▶ **EXCERPTED TEXT**:
•••

Package 'tau'

Title: Text Analysis Utilities
Description: Utilities for text analysis.
Authors: Christian Buchta [aut], Kurt Hornik [aut, cre] , Ingo Feinerer [aut], David Meyer [aut]
Maintainer: Kurt Hornik <[email protected]>
License: GPL-2
Version: 0.0-25
Built: 2024-08-26 06:25:05 UTC
Source: CRAN

Help Index


Adapt the (Declared) Encoding of a Character Vector

Description

Functions for testing and adapting the (declared) encoding of the components of a vector of mode character.

Usage

is.utf8(x)
is.ascii(x)
is.locale(x)

translate(x, recursive = FALSE, internal = FALSE)
fixEncoding(x, latin1 = FALSE)

Arguments

x

a vector (of character).

recursive

option to process list components.

internal

option to use internal translation.

latin1

option to assume "latin1" if the declared encoding is "unknown".

Details

is.utf8 tests if the components of a vector of character are true UTF-8 strings, i.e. contain one or more valid UTF-8 multi-byte sequence(s).

•••

▶ **DATA SECTION**:
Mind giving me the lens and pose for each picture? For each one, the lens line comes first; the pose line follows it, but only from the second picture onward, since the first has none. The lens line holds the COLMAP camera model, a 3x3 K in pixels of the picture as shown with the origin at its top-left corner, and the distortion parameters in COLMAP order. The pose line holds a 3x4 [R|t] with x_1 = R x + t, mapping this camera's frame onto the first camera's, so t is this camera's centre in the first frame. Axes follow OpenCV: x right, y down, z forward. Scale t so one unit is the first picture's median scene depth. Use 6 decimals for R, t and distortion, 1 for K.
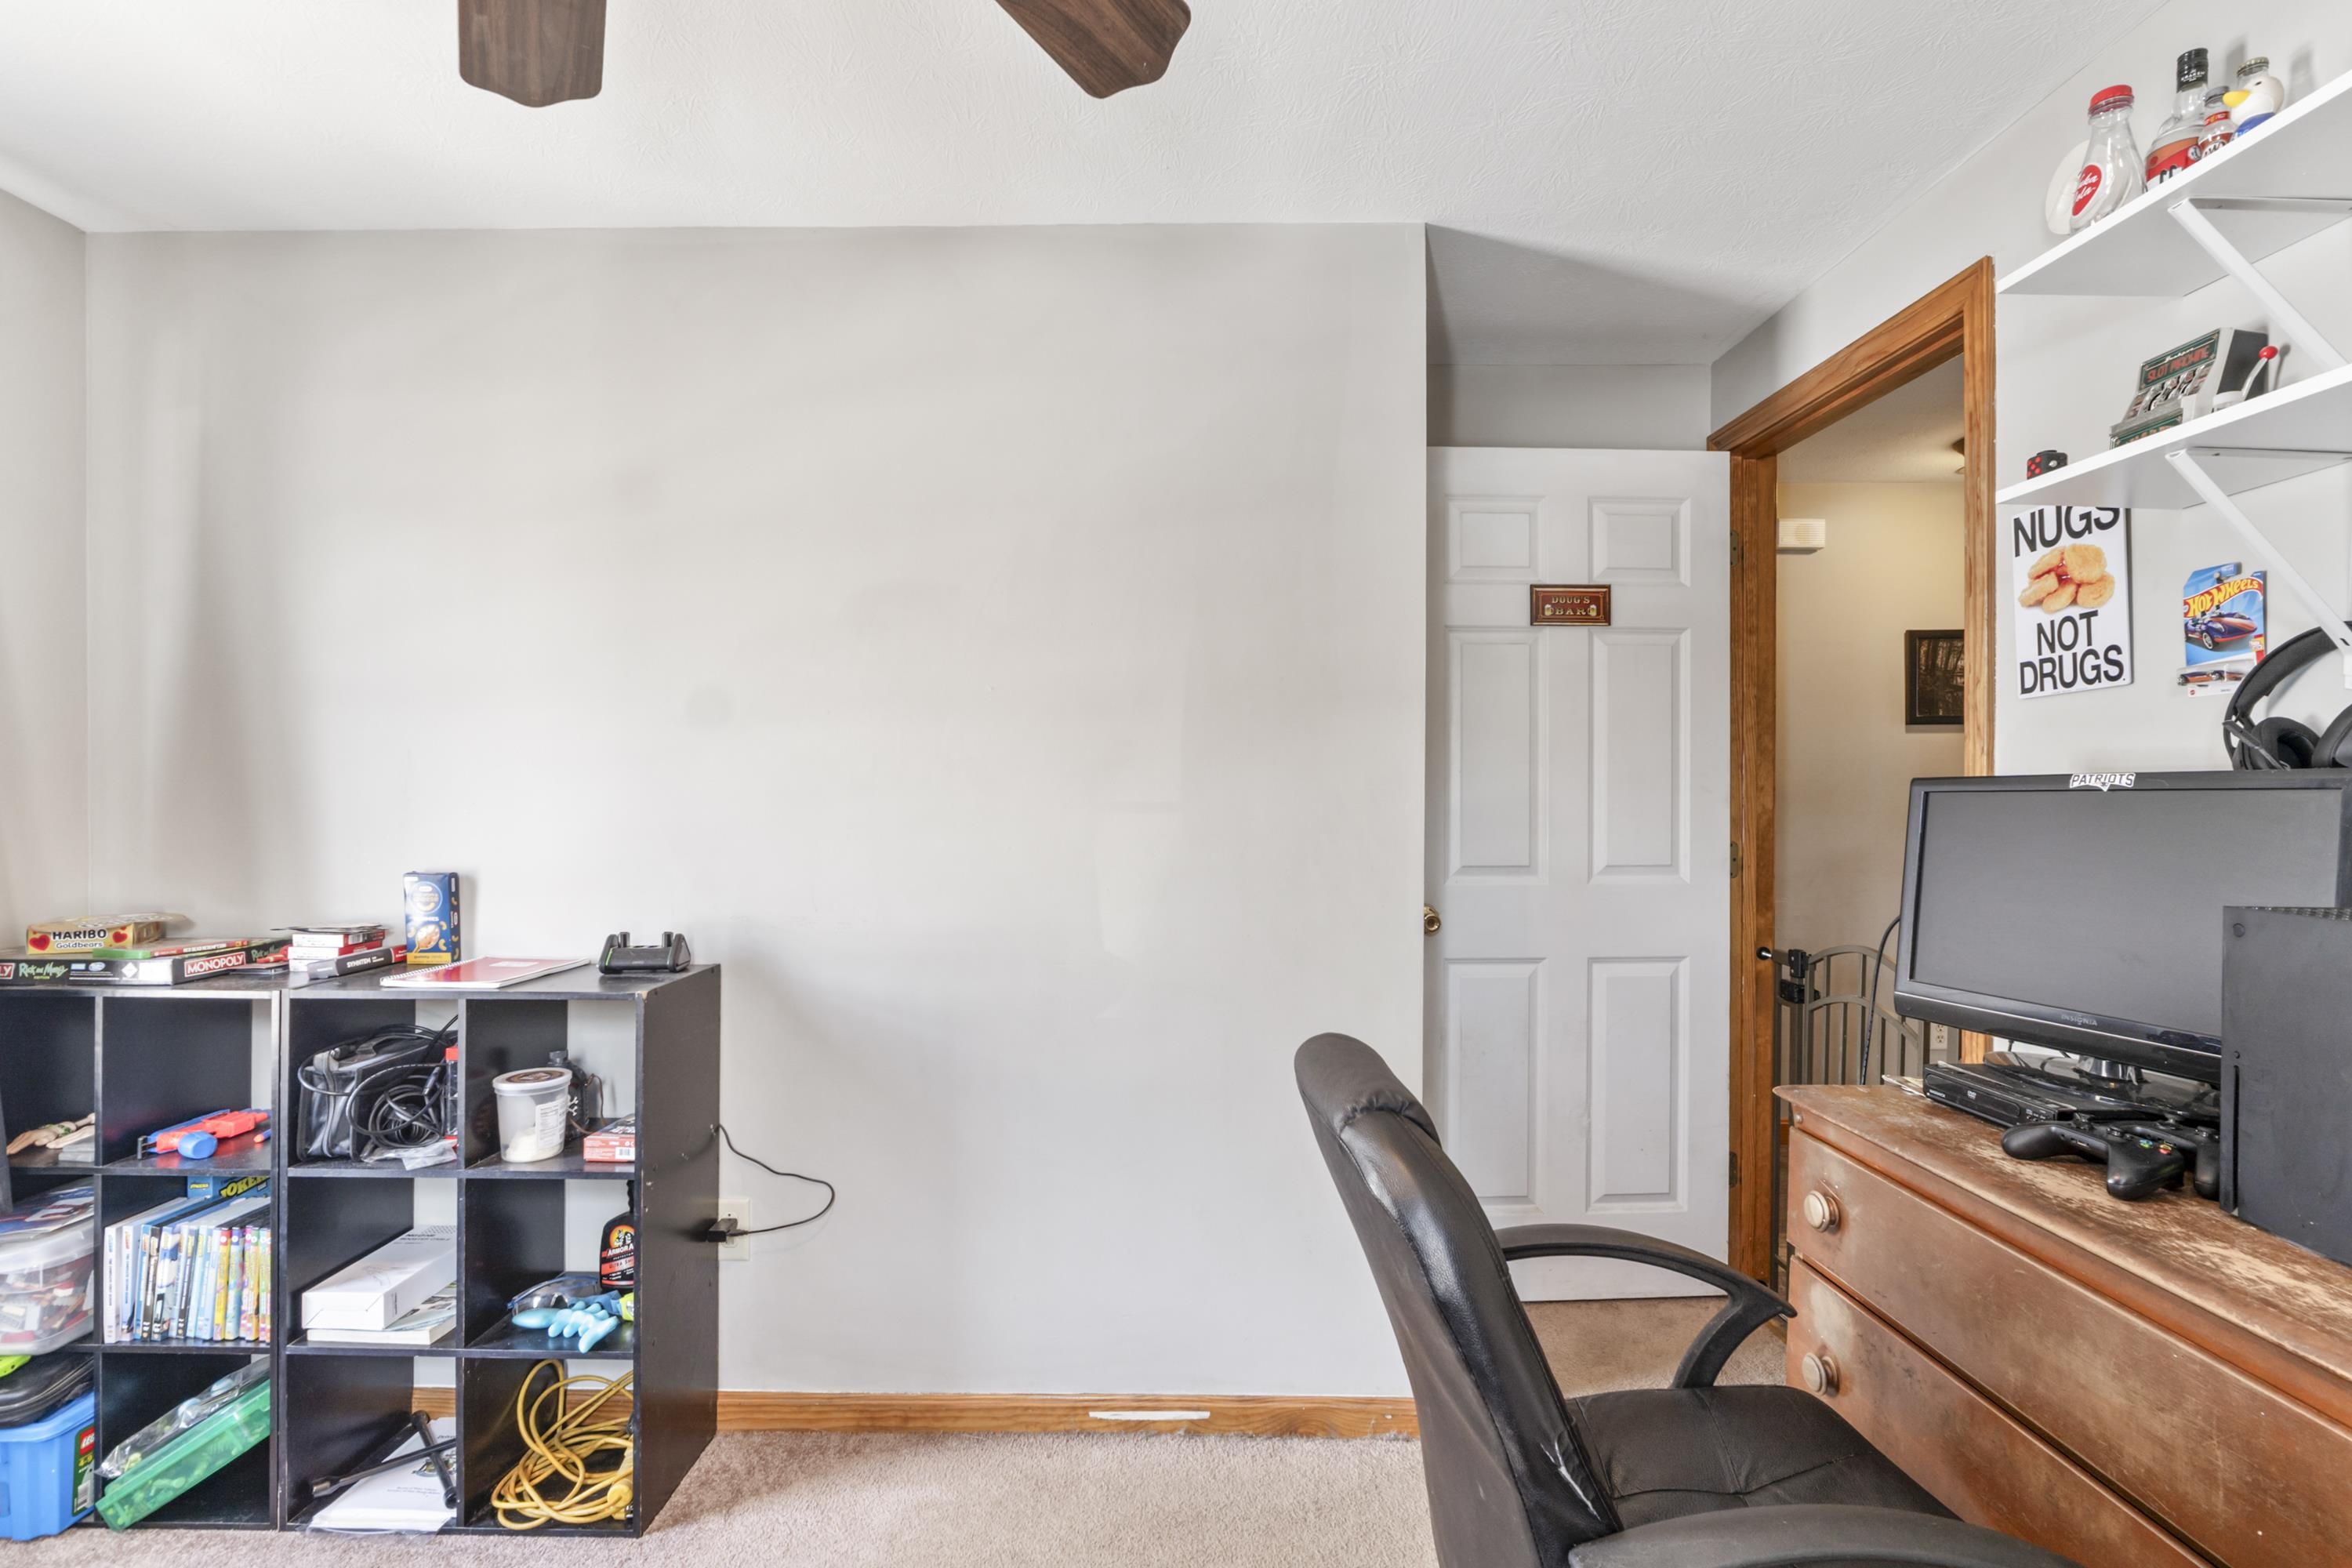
lens RADIAL K [[1106.6, 0, 1173.8], [0, 1106.6, 787.4], [0, 0, 1]] dist [-0.005454, -0.000925]
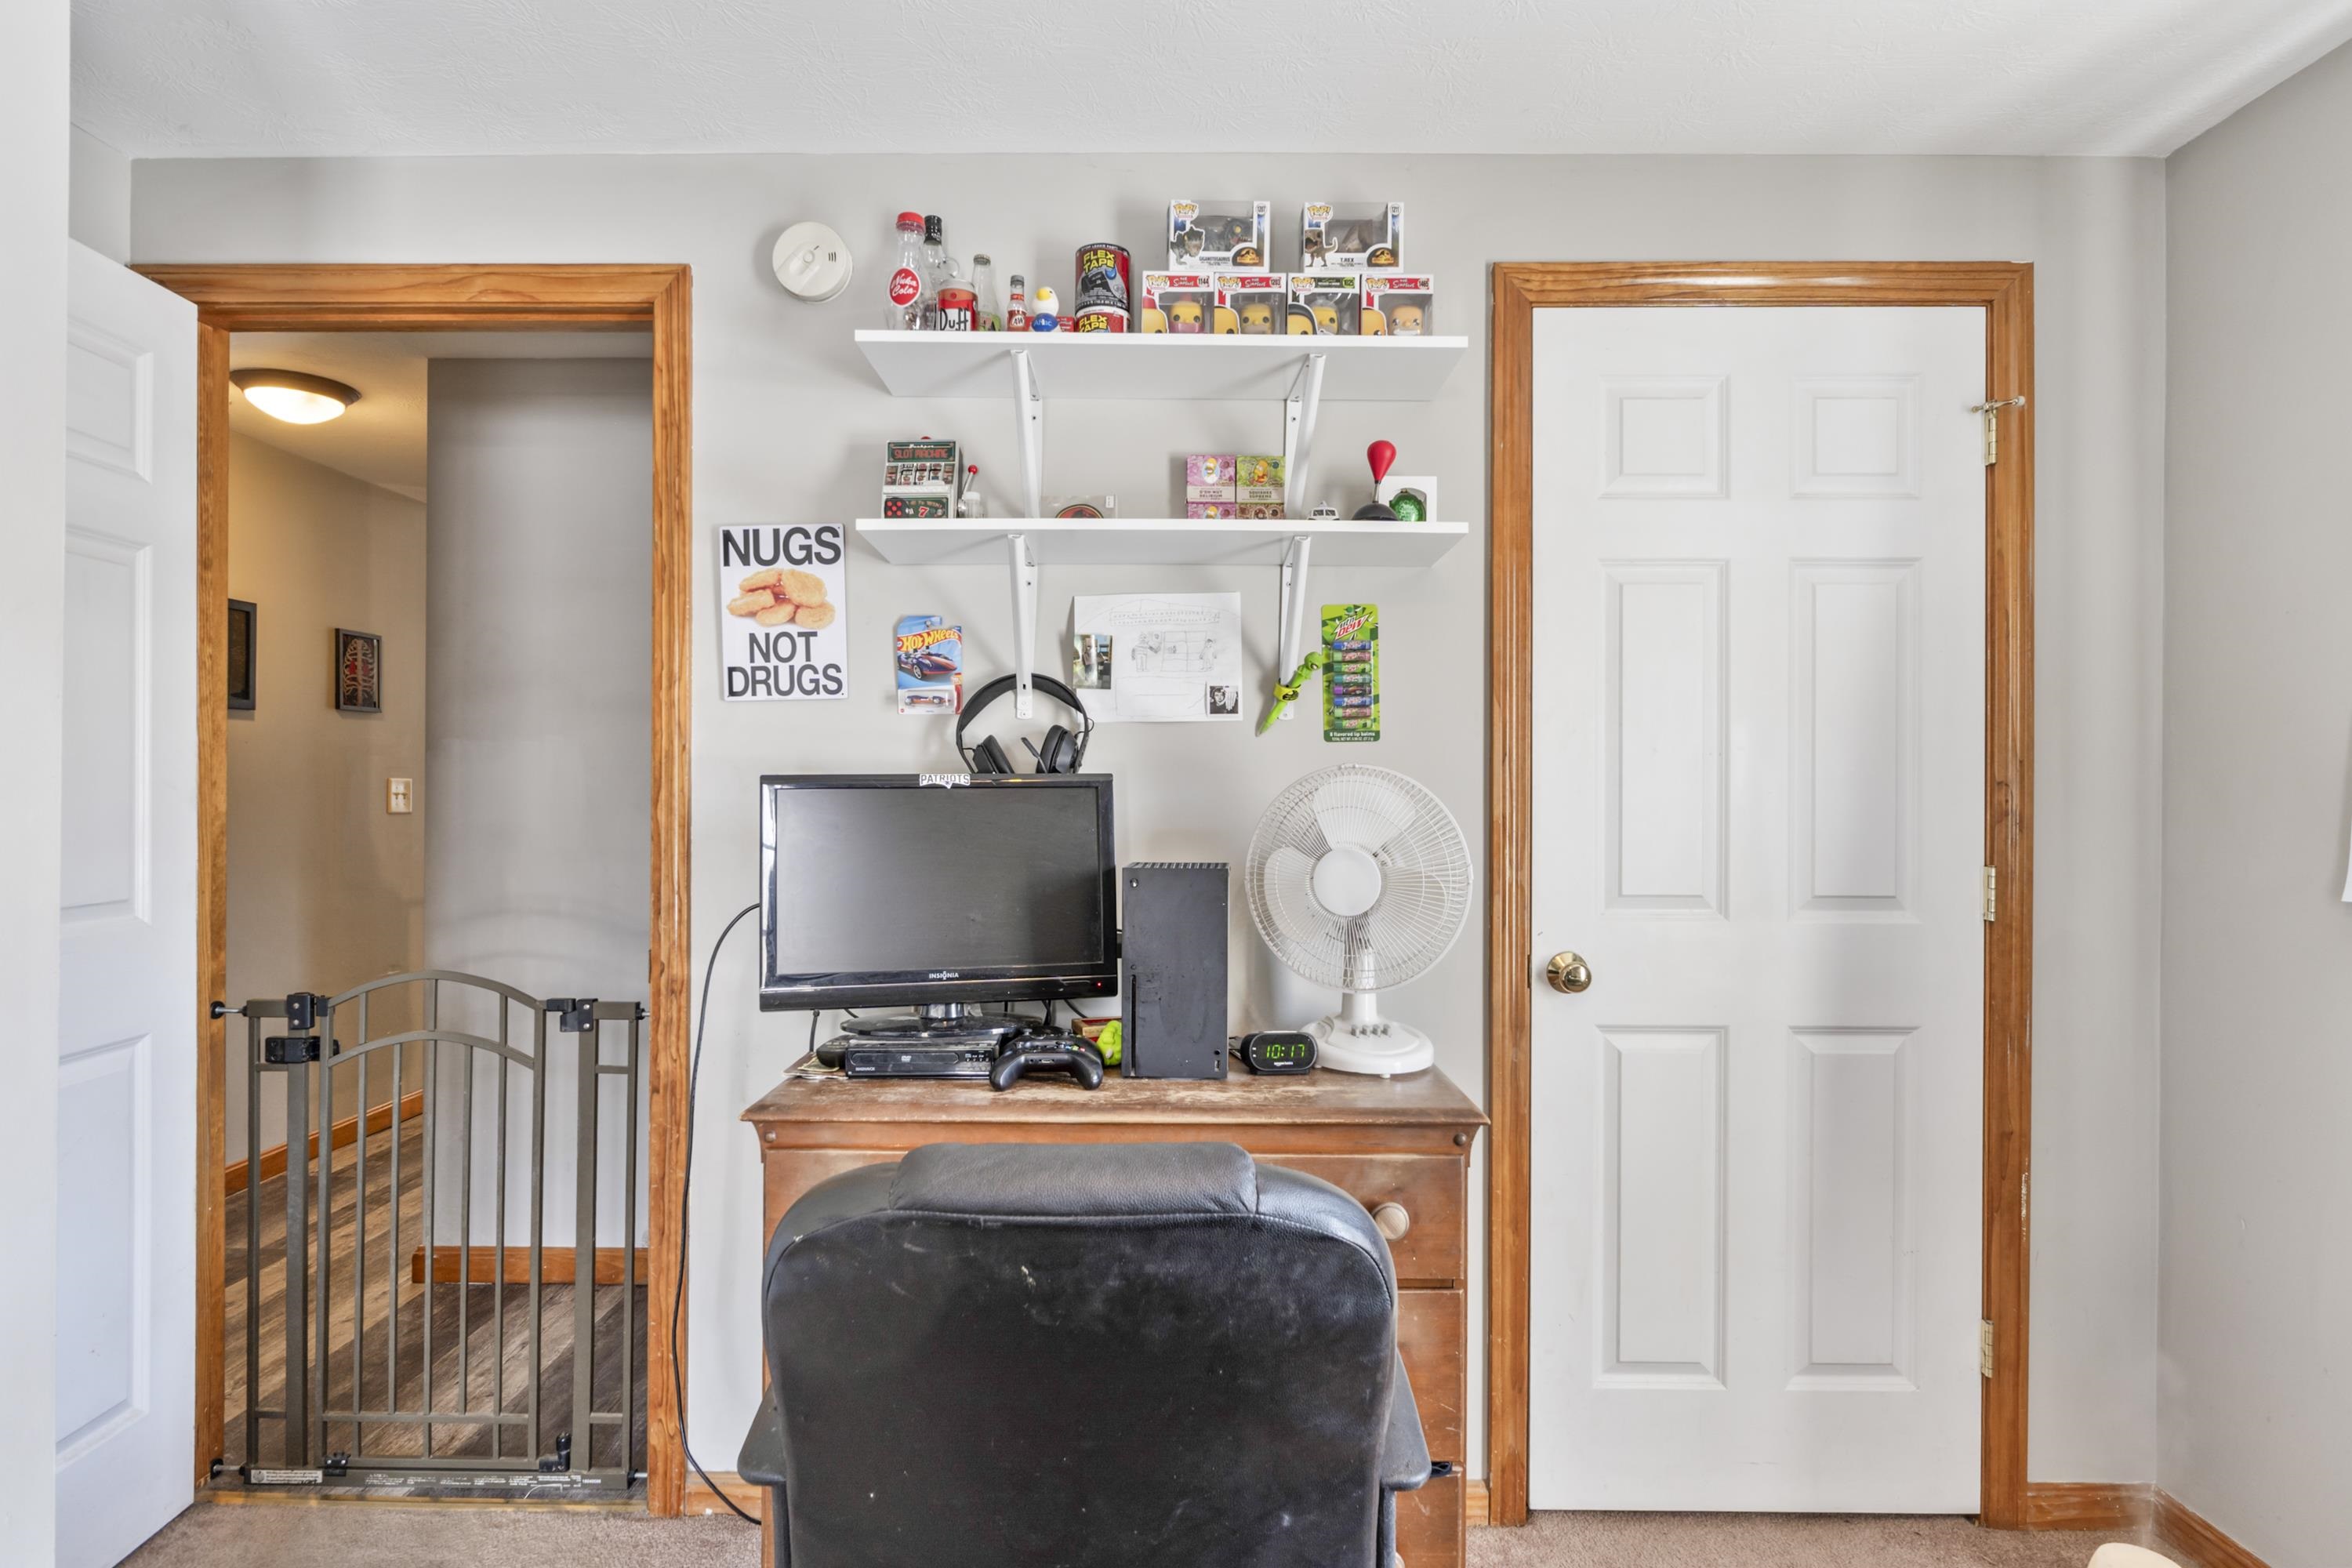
lens RADIAL K [[1208.8, 0, 1172.7], [0, 1208.8, 781.7], [0, 0, 1]] dist [0.006770, 0.001333]
pose [[0.006242, -0.002685, 0.999977, -0.421384], [-0.004089, 0.999988, 0.002710, -0.007340], [-0.999972, -0.004106, 0.006231, 0.595240]]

•••

▶ **WHAT YOU NEED TO DO**:
**1)** Answer these questions about the tau package documentation above the data:
(a) Who is named as the maintainer?
(b) Under what license is the package released?
(c) What does the latin1 argument do?
**2)** Write the next part of the tau package documentation, picking up after its last sentence.

▶ **EXERCISE ANSWERS**:
**1)**
(a) Kurt Hornik
(b) GPL-2
(c) It is an option to assume "latin1" if the declared encoding is "unknown".

**2)**
is.locale tests if the components of a vector of character are in the encoding of the current locale.

translate encodes the components of a vector of character in the encoding of the current locale. This includes the names attribute of vectors of arbitrary mode. If recursive = TRUE the components of a list are processed. If internal = TRUE multi-byte sequences that are invalid in the encoding of the current locale are changed to literal hex numbers (see FIXME).

fixEncoding sets the declared encoding of the components of a vector of character to their correct or preferred values. If latin1 = TRUE strings that are not valid UTF-8 strings are declared to be in "latin1". On the other hand, strings that are true UTF-8 strings are declared to be in "UTF-8" encoding.

Value

The same type of object as x with the (declared) encoding possibly changed.

Note

Currently translate uses iconv and therefore is not guaranteed to work on all platforms.

Author(s)

Christian Buchta

References

FIXME PCRE, RFC 3629

See Also

Encoding and iconv.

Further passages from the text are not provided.